Wow, that covers basically every buzz word and sounds terrible.

Expensify also is the type of app that would scale really well with a traditional rdbms, so im not sure what the point is.


> I still marvel that they've built such a big company around a SQLite fork.

> Expensify is built on Bedrock - a private Blockchain-based data foundation atop a custom fork of SQLite

This seems just that they use Bedrock, which itself is a blockchain data foundation (whatever that means I have not much idea), then that thing uses SQLite fork.

For me this is more like someone uses ABSL or MYSQL. Not build around it, but just a small piece of tech.


It has been a while since I left the company, but back then the blockchain is essentially a checksum on previous executed commands. Bedrock uses (used?) command logging as way to propagate changes. That is, they store the SQL in a table and apply the same command on all nodes, with a single master being responsible to be the canonical version.


That’s not totally fair, though, because Expensify created Bedrock. So it seems that a good bit of their engineering effort has gone in to this technology.
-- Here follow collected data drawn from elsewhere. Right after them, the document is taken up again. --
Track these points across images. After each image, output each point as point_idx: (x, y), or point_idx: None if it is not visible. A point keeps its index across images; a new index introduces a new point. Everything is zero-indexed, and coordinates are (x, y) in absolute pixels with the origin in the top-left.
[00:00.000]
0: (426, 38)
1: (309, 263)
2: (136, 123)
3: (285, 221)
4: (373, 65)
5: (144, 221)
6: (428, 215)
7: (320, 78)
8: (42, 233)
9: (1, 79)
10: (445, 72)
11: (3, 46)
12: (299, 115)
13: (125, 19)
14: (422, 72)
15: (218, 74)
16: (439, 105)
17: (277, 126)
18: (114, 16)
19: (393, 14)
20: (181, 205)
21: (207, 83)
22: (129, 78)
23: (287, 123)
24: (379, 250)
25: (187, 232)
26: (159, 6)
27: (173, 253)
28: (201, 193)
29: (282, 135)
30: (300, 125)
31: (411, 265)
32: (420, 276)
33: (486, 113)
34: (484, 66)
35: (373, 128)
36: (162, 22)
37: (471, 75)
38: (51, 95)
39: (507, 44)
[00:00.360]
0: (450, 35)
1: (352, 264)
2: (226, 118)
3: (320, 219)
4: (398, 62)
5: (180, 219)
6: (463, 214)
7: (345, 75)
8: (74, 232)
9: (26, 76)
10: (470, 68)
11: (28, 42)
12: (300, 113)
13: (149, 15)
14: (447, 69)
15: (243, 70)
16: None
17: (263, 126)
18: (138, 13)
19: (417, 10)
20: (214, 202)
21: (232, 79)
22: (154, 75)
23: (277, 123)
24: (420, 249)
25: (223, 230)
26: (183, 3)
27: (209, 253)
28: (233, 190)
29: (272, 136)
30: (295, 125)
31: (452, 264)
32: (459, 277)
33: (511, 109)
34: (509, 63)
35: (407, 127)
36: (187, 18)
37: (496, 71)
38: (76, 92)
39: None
The CEO created Bedrock. The engineers have to maintain it because it is the CEO's pet project, and the CEO always knows best. Nobody there really loved it.
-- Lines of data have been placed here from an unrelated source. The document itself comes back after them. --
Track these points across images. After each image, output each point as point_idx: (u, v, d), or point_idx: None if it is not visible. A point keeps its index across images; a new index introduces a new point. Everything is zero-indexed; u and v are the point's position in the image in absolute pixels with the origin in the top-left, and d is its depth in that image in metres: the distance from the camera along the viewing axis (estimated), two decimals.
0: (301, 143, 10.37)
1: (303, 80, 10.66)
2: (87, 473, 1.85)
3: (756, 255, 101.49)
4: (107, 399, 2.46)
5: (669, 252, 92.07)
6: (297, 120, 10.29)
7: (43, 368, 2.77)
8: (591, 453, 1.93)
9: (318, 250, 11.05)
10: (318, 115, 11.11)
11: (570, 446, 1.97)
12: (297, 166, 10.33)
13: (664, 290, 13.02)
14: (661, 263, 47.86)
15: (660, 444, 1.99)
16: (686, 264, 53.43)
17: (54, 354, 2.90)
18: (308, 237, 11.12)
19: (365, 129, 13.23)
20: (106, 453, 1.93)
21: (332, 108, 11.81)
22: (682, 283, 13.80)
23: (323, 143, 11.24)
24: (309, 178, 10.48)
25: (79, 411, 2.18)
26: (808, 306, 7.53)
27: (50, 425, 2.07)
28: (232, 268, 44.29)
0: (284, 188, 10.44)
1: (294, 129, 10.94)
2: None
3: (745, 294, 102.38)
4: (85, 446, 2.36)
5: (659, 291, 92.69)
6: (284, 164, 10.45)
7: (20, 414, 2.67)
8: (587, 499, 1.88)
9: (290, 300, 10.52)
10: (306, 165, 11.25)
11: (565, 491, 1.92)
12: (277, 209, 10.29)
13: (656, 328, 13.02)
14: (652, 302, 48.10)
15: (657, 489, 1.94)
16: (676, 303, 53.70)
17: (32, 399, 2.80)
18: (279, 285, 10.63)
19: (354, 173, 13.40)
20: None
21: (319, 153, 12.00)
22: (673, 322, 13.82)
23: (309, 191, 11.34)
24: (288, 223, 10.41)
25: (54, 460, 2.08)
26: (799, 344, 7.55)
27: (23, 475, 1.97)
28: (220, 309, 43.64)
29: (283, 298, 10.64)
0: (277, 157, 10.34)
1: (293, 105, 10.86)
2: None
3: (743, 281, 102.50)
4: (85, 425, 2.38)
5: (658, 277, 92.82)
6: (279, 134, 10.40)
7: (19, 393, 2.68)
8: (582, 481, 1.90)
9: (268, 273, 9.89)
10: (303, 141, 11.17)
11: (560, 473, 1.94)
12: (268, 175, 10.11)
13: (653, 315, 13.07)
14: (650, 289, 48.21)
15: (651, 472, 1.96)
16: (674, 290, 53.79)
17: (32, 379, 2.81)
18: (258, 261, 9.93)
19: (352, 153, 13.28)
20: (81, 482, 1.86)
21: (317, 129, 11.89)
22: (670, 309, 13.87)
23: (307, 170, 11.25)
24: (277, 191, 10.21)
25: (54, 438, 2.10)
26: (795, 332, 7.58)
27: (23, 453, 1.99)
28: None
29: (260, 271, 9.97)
I can second this. It's a cool bit of technology. They labeled it "blockchain" way after the fact because it kinda-sorta resembles a blockchain, but it was never really that. It was a distributed replication layer on top of SQL. I remember it constantly breaking. Your description fits well: CEO's pet project that no one else really loved. I have to imagine they've got it pretty stable by now, though.


To be fair, it was basically an MVP. It did everything it needed to and nothing more the entire time I worked on it. Definitely didn’t love it, but it did expose me to cool problems to work on.


I'm not sure the CEO would label it as MVP. I remember pretty well that it was portrayed as cutting edge and robust technology (hence the name Bedrock). But I do agree with you that it exposes you to some interesting areas.

You can see this thread when the project got open sourced: https://news.ycombinator.com/item?id=12739771 . The CEO's handle is quinthar.

Amusingly, see this Twitter thread from aphyr, a respected known name in the DB field: https://twitter.com/aphyr/status/788755301151477760 and https://twitter.com/aphyr/status/788757992829222912, where he is surprised that the author don't know about basic concepts of distributed systems, such as CAP and IOPS.


Yeah, from Bedrockdb.com:

>Bedrock was built by Expensify, and is a networking and distributed transaction layer built atop SQLite, the fastest, most reliable, and most widely distributed database in the world.


What’s the point of building this in-house over using an existing solution? Is there some particular use case that a replicated SQLite is good at?